- _Document excerpt_
=-=-=-=-=

1. The Pontcysyllte Aqueduct – carrying the Llangollen Canal 38 metres (126ft) high above the River Dee, the awesome World Heritage Pontcysyllte Aqueduct is the highest and longest aqueduct in Britain. Built between 1795 and 1805, it has 18 magnificent stone piers, supporting a 307-metre (1007ft) long trough for the canal to run through. With not even a hand rail on the south side of the aqueduct to obscure the views of the breath-taking Dee Valley below, boaters literally feel like they are floating above the earth! Drifters has a canal boat hire base on the Llangollen Canal at Trevor in North Wales, just a five-minute cruise from the Pontcysyllte Aqueduct.

2. The Anderton Boat Lift – also known as ‘The Cathedral of the Canals’ this extraordinary structure raises boats 15 metres (50ft) from the River Weaver to the Trent & Mersey Canal. Designed by Edwin Clark and opened in 1875, it consists of two caissons, each large enough to take a barge or pair of narrowboats. In 1983 problems with the mechanism caused the lift to close but after a Heritage Lottery Funded restoration, it reopened in 2002. Drifters has a narrowboat hire base on the Trent & Mersey Canal at Anderton, right next to the Lift.

3. The Caen Hill Flight – with 16 of its 29 locks falling in a straight line, the Caen Hill flight of locks on the Kennet & Avon Canal at Devizes in Wiltshire is visually the most impressive in the country. The locks were the final link in the Kennet & Avon Canal’s construction, opening in 1810. By 1950 they had become derelict but after a major restoration effort, they were reopened HM The Queen in 1990. Drifters’ Devizes base is at the base of the flight.

4. The Bingley Five-Rise Locks – completed in 1774, this spectacular staircase of locks on the Leeds & Liverpool Canal 17 miles from Leeds, raises (or lowers) boats 18 metres (60ft) in five cavernous chambers. The locks open directly from one to another, with the top gate of one forming the bottom gate of the next. Our nearest canal boat hire base is on the Leeds & Liverpool Canal at Silsden, a distance of six miles away. With five locks to pass through along the way, the journey to Bingley takes around four-and-a-half hours.

=-=-=-=-=

(Stored data)
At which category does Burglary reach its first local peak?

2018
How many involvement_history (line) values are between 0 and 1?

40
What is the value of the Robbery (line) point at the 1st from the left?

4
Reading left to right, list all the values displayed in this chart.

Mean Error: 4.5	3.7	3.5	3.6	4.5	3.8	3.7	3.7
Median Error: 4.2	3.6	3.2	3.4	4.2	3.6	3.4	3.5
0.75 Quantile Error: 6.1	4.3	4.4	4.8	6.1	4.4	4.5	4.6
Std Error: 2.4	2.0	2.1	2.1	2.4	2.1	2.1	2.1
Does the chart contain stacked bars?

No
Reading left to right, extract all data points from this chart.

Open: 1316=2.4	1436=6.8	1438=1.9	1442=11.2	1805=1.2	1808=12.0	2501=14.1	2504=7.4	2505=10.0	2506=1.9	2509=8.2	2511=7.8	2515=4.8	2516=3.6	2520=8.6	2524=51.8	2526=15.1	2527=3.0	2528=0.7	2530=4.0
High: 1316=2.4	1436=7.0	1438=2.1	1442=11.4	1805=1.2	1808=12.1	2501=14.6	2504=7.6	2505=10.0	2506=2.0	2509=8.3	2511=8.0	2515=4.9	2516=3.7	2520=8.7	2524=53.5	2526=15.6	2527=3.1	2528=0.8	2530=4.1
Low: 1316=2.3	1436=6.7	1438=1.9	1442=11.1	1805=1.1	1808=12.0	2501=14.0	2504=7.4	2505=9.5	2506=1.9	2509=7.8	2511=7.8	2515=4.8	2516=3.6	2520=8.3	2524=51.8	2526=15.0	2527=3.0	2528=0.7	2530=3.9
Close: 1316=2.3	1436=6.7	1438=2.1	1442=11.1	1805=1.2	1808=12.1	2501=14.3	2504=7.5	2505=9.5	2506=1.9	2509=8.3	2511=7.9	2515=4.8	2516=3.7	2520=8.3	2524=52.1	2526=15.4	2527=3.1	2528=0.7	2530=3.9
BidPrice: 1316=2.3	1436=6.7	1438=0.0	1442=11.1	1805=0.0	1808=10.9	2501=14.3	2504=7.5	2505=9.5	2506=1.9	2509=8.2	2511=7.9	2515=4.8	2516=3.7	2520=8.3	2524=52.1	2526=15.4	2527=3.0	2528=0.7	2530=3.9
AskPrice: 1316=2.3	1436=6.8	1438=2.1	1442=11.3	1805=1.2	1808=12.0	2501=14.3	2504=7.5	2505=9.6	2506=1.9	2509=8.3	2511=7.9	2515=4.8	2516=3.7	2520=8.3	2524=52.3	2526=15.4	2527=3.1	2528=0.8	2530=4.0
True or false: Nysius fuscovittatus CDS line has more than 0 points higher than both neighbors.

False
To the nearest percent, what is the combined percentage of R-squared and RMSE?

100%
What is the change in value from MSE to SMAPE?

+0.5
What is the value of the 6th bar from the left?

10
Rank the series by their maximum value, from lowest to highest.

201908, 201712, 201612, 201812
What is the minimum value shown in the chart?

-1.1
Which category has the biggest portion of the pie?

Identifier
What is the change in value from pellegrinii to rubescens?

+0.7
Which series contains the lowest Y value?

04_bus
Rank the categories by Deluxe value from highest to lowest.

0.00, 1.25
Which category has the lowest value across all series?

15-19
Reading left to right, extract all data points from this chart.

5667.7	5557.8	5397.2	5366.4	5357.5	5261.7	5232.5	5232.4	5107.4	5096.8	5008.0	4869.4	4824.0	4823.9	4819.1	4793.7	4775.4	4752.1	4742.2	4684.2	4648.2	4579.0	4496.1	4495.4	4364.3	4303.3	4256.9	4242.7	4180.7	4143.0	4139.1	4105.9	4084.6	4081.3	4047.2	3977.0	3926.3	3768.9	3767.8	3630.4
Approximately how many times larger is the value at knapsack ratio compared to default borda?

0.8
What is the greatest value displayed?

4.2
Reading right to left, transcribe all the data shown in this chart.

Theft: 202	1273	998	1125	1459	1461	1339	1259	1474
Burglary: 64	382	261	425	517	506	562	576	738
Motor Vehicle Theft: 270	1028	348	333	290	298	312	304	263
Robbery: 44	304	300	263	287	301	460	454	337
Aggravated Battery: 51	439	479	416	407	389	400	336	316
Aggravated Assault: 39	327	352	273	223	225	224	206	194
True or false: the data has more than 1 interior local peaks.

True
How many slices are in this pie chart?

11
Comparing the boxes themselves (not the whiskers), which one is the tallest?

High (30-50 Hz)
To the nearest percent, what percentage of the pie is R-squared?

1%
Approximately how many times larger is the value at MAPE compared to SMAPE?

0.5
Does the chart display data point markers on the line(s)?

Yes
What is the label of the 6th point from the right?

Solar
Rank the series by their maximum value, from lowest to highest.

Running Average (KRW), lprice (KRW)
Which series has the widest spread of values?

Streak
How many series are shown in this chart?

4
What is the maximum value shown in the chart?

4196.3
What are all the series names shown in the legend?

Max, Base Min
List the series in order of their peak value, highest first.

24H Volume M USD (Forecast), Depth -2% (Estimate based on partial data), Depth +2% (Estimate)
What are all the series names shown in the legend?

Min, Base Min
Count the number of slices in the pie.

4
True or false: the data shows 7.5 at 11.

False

=-=-=-=-=

- _Work to be completed_
Continue the list of British canal landmarks with a fifth entry, starting after the paragraph on the Bingley Five-Rise Locks.

- _Task output_
5. The Standedge Tunnel – tunnelling for over three miles beneath the Pennines, this incredible feat of 18 and 19th century engineering is the longest, highest and deepest tunnel on the canal system. Cutting through solid rock, it took the navvies 16 years to build, opening in 1811. In the 20th century, the Huddersfield Canal fell into disrepair, becoming un-navigable by 1948, but after a long restoration programme, both the canal and tunnel were reopened in 2001. Today you need to book your passage though the tunnel with the https://canalrivertrust.org.uk/things-to-do/museums-and-attractions/standedge-tunnel-and-visitor-centre-yorkshire Canal & River Trust, and there is also a trip boat operating from the Marsden end. Our nearest base is at Sowerby Bridge, on the junction of the Calder & Hebble Navigation and Rochdale Canal, 20 miles and 65 locks away. The journey to Standedge takes around 21 hours (three days).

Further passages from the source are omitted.